Medical fees on the rise for expats in Kuwait


There are an estimated 1.8 million expats living in Kuwait.

It’s a bad week for expats in Kuwait using the public health care system as medical fees are expected to soar, according to an article published in the Kuwait Times.

The ministry undersecretary, Dr Khalid Al-Sahalawi refused to reveal the new charges, however he confirmed that a report, stating the reasons for the need to raise fees, was submitted to Dr Khalid Al-Obaidi, Minister of Health who would make the final decision.

Kuwaiti nationals currently receive all their medical treatment for free, expats on the other hand must pay an annual fee in order to access the public facilities. On top of this, if an expat requires services like x rays or specialist treatment, they must pay additional costs too.

Despite these changes, Dr Khalid Al Sahalawi has confirmed that some services will remain free to expats, including accident and emergency treatment.

Strain on public infrastructure

The public healthcare system in Kuwait is of a high standard and available to both Kuwaiti nationals and expats. However, with the influx of expats entering the country, now an estimated 1.8 million, there is an enormous amount of pressure on the system.

Access to public healthcare has been subject to debate in recent years because Kuwaiti nationals complain about the waiting times and overcrowding in the hospitals. There have been suggestions by the Kuwaiti government to segregate healthcare between the locals and the expats.
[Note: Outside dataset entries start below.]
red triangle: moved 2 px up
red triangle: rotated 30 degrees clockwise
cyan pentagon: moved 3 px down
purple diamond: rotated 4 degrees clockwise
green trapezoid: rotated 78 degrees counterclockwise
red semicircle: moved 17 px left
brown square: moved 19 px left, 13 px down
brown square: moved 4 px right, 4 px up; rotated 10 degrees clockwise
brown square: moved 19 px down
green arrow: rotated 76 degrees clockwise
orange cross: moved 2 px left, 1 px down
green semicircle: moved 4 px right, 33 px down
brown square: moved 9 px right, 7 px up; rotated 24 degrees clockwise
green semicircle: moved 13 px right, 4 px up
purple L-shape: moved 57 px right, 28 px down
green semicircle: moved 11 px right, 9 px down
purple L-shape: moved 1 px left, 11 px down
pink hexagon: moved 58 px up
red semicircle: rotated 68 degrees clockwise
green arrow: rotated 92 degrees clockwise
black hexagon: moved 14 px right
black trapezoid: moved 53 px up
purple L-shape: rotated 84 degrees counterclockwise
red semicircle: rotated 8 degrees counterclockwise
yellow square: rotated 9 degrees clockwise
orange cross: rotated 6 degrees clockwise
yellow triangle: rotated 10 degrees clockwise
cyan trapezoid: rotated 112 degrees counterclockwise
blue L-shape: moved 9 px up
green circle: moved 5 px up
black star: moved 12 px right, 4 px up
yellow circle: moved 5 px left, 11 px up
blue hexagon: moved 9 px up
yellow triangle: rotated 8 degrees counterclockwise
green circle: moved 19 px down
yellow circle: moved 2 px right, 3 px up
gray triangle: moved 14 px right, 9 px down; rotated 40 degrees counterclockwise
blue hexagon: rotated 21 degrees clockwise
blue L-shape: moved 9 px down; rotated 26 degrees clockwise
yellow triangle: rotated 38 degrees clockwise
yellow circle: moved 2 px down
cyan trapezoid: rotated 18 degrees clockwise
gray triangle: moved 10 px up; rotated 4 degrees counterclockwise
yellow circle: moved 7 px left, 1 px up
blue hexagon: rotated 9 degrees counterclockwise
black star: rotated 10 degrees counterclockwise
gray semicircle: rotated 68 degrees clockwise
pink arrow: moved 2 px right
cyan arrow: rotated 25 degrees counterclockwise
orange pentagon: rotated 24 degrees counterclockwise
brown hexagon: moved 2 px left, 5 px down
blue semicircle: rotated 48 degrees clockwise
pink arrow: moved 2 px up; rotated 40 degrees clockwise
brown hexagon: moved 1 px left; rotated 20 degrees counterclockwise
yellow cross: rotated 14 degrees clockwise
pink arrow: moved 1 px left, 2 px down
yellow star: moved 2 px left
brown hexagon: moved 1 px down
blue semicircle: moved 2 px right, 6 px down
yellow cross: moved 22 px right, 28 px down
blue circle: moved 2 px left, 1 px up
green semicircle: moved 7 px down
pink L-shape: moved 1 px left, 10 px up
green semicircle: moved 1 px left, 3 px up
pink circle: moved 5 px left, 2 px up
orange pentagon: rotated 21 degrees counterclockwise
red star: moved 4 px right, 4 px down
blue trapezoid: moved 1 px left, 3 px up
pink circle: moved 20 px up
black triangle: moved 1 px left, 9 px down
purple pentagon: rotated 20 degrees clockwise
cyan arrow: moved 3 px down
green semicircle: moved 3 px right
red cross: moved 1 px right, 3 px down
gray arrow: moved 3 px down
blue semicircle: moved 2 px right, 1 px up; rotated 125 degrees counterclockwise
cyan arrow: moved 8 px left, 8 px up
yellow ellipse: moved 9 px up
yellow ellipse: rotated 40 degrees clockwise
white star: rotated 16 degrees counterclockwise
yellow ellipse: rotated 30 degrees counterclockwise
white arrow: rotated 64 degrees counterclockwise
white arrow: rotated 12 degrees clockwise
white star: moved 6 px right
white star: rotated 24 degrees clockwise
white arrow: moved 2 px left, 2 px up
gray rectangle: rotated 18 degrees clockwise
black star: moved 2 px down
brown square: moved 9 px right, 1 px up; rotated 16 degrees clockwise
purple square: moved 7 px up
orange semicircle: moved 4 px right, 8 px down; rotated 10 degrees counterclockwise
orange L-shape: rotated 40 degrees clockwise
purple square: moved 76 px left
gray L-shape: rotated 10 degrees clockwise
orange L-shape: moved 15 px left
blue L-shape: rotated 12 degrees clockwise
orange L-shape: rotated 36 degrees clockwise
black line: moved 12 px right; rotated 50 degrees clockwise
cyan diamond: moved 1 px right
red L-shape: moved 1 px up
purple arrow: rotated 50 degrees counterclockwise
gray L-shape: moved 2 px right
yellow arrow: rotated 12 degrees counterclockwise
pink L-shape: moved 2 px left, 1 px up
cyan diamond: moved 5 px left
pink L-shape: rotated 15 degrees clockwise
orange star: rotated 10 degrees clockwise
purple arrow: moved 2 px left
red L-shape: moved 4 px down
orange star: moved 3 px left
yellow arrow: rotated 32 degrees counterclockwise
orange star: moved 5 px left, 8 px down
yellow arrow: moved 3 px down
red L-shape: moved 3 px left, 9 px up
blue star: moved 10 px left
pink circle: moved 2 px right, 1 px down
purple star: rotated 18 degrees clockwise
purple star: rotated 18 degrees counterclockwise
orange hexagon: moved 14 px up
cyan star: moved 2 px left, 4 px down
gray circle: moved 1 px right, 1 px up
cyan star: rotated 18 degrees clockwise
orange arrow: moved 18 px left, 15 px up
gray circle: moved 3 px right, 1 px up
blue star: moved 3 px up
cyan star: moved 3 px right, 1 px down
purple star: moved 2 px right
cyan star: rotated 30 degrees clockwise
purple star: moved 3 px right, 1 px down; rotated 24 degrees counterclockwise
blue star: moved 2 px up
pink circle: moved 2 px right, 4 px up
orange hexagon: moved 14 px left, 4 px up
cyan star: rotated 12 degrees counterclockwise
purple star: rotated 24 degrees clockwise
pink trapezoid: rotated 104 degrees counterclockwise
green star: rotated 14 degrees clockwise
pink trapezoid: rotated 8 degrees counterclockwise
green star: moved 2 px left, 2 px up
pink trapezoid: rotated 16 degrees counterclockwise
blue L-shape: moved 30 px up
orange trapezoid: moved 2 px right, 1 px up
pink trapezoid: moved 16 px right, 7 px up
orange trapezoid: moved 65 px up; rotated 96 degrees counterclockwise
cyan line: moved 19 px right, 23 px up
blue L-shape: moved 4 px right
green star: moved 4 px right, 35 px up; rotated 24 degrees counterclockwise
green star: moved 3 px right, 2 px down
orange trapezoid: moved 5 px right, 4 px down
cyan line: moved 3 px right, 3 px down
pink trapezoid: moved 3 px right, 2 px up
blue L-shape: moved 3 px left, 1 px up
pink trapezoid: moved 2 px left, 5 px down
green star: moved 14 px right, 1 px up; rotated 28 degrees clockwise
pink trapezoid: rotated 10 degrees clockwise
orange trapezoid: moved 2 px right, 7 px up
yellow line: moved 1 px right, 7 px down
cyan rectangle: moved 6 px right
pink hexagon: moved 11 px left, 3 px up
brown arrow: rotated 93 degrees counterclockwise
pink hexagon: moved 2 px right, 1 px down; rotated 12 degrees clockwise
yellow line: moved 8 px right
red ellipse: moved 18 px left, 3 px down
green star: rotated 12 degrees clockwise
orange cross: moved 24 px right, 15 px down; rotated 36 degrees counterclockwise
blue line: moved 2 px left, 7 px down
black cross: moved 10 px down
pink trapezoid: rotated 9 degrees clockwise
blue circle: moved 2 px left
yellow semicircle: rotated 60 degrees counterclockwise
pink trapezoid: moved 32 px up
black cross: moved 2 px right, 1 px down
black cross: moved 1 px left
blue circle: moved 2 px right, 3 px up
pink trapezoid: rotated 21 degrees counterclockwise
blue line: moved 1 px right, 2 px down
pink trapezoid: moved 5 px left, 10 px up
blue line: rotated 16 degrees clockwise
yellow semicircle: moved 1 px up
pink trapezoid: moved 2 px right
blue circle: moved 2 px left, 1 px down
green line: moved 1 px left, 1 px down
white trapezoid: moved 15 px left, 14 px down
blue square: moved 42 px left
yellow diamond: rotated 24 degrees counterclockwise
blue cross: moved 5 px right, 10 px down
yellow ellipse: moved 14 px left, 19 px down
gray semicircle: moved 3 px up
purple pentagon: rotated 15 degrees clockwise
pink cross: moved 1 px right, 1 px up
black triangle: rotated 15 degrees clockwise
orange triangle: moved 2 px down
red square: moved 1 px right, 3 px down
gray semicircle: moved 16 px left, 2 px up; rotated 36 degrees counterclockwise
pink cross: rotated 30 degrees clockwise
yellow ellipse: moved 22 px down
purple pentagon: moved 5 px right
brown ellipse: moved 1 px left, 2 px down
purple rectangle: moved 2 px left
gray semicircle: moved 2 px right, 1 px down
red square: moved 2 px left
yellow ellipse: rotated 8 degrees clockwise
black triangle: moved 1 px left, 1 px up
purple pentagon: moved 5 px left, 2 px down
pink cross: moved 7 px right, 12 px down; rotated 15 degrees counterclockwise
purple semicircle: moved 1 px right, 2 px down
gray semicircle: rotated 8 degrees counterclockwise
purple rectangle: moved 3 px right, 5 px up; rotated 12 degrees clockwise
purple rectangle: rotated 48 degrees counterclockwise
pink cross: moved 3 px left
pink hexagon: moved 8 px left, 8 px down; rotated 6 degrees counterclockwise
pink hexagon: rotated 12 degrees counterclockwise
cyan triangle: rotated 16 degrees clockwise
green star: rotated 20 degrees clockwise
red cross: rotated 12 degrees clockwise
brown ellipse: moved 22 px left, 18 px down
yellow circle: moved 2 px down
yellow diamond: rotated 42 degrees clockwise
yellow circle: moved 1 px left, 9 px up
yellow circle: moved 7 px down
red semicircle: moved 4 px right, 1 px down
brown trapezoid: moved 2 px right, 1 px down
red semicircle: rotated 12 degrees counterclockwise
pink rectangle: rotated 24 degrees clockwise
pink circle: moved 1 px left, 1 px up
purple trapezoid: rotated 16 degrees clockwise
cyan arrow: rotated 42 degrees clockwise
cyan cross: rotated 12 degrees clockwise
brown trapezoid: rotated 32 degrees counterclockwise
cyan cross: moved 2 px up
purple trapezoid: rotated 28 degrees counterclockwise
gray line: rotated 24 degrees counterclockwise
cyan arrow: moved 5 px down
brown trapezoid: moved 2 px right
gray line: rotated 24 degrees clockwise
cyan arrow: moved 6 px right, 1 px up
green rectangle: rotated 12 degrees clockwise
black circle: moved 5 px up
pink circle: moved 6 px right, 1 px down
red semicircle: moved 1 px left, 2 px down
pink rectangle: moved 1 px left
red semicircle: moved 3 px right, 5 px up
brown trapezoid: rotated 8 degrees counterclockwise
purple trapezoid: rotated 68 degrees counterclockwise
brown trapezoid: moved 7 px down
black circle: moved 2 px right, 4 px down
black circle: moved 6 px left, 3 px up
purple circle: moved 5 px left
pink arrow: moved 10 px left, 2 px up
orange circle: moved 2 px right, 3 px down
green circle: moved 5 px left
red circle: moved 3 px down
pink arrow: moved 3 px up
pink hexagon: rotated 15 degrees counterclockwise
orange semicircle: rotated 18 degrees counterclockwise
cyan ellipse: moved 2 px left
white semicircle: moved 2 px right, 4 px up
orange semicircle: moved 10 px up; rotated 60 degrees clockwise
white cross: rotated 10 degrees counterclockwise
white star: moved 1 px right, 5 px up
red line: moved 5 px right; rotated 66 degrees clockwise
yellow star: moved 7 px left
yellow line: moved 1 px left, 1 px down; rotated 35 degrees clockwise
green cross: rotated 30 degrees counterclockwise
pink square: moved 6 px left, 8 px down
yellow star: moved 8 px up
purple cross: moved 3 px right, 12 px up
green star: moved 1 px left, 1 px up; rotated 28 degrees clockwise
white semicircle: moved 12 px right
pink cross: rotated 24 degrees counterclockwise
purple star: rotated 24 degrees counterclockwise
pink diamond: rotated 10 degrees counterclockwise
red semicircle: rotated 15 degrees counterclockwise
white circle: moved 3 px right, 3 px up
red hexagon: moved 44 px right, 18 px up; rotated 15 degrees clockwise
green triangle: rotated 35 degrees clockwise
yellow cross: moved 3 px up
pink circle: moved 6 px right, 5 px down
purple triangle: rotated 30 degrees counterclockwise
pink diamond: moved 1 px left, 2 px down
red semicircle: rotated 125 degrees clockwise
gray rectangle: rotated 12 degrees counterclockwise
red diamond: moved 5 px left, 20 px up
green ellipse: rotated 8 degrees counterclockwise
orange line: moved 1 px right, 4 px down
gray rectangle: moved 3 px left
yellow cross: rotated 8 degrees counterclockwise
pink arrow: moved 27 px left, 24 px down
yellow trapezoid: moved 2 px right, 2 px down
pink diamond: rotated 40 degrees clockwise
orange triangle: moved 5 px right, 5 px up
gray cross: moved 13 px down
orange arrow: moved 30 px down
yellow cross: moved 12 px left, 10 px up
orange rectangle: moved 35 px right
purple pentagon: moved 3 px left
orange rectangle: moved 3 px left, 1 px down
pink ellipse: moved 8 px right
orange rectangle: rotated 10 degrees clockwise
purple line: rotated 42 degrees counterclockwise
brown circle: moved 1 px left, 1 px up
This latest news simply adds to this issue of contention.

Plans to build expat hospitals

The Kuwaiti government have introduced a development plan made up of “mega projects”, one of which focuses on the health care system. If these plans are implemented, expats can expect to be segregated from Kuwaiti nationals, while still receiving the same high standard of health care in one of the 11 new hospitals.

The new buildings will aim reduce long backlogs for x-ray and laboratory services and enable shorter waiting times. The preparations are still ongoing, however, the contract has been finalised and operations should begin by early next year.